Are you risking your spine riding a mountain bike?

NEW YORK (Reuters Health) - High speeds, extreme terrain and long vertical drops might be making the increasingly popular sport of mountain biking as risky as football, diving and cheerleading, suggests a new study.

Great Britain's Thomas Braithwaite jumps as he cycles during the men's UCI Mountain Bike World Cup downhill competition at Mount Ste-Anne in Beaupre, July 25, 2009. REUTERS/Mathieu Belanger

The findings warn that taking two wheels to the trails invites the danger of a spinal injury. One of every six cases reviewed was severe enough to result in complete paralysis.

“People need to know that the activities they choose to engage in may carry with them unique and specific risks,” Dr. Marcel Dvorak, of the University of British Columbia in Canada, told Reuters Health by email. “Helmets will not protect you from these injuries, nor will wearing Ninja Turtle-like body armor.”

Previous studies had described both the range of injuries sustained by mountain bikers and the spinal injuries suffered across a variety of sports. But no one had yet evaluated the specific risks of spinal injury among mountain bikers.

Dvorak and his colleagues identified 102 men and 5 women who were seen at British Columbia’s primary spine center between 1995 and 2007 after mountain biking accidents. The average patient was 33 years old and all but two were recreational riders, they report in The American Journal of Sports Medicine.

The team couldn’t calculate the risk of a spine injury among those who mountain biked, but they figured that over the 13-year study period, the annual rate was one in 500,000 British Columbia residents. The riders accounted for 4 percent of all spine trauma admissions to the center.

Surgery was required for about two-thirds of the mountain bikers. But the most devastating injuries were the 40 percent that involved the spinal cord. Of these, more than 40 percent led to complete paralysis.

“Wrist fractures and facial fractures are common” among mountain bikers, said Dvorak. “But spine injuries are the most severe with the most profound long-term consequences.”

The majority of riders, he explained, were injured as a result of either being propelled over the handlebars (going “endo”) or falling from great heights (“hucking”). In both scenarios, the result was often a severe impact to the head that triggered trauma down the neck and spine. “The higher the jump or fall,” added Dvorak, “the higher the risk.”

Perhaps surprisingly, the researchers found no relationship between helmet wearing and the overall severity of a rider’s injuries. “Helmets are good in preventing head injuries, but they do not in any way protect your neck,” noted Dvorak.
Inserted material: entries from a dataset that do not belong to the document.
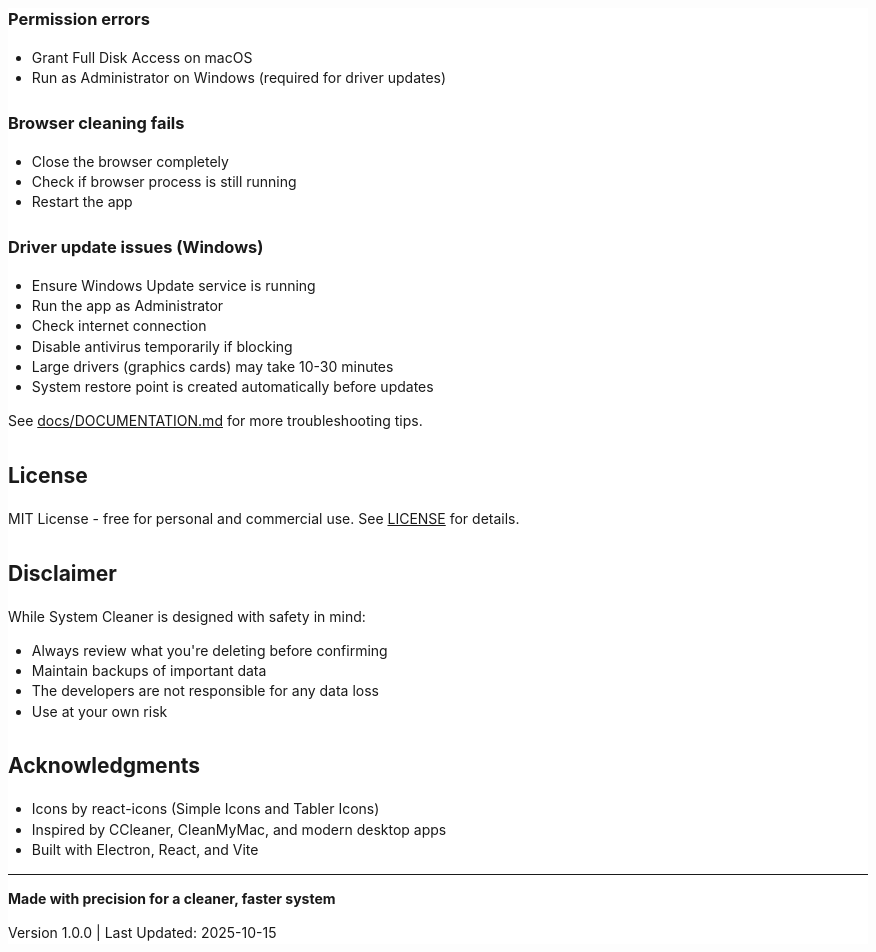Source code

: ### Permission errors
- Grant Full Disk Access on macOS
- Run as Administrator on Windows (required for driver updates)

### Browser cleaning fails
- Close the browser completely
- Check if browser process is still running
- Restart the app

### Driver update issues (Windows)
- Ensure Windows Update service is running
- Run the app as Administrator
- Check internet connection
- Disable antivirus temporarily if blocking
- Large drivers (graphics cards) may take 10-30 minutes
- System restore point is created automatically before updates

See [docs/DOCUMENTATION.md](docs/DOCUMENTATION.md) for more troubleshooting tips.

## License

MIT License - free for personal and commercial use. See [LICENSE](LICENSE) for details.

## Disclaimer

While System Cleaner is designed with safety in mind:
- Always review what you're deleting before confirming
- Maintain backups of important data
- The developers are not responsible for any data loss
- Use at your own risk

## Acknowledgments

- Icons by react-icons (Simple Icons and Tabler Icons)
- Inspired by CCleaner, CleanMyMac, and modern desktop apps
- Built with Electron, React, and Vite

---

**Made with precision for a cleaner, faster system**

Version 1.0.0 | Last Updated: 2025-10-15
Also of unique concern to the sport is its “playing field”: remote forested and mountainous areas. Some of Dvorak’s patients had fallen while riding alone or at the back of a group. As a result, they were not found for an hour or more, and even then it was difficult for ambulances or helicopters to access the site.

His advice to mountain bikers: Be cautious about any tricks or jumps, know your terrain, and always ride in a group and stay together.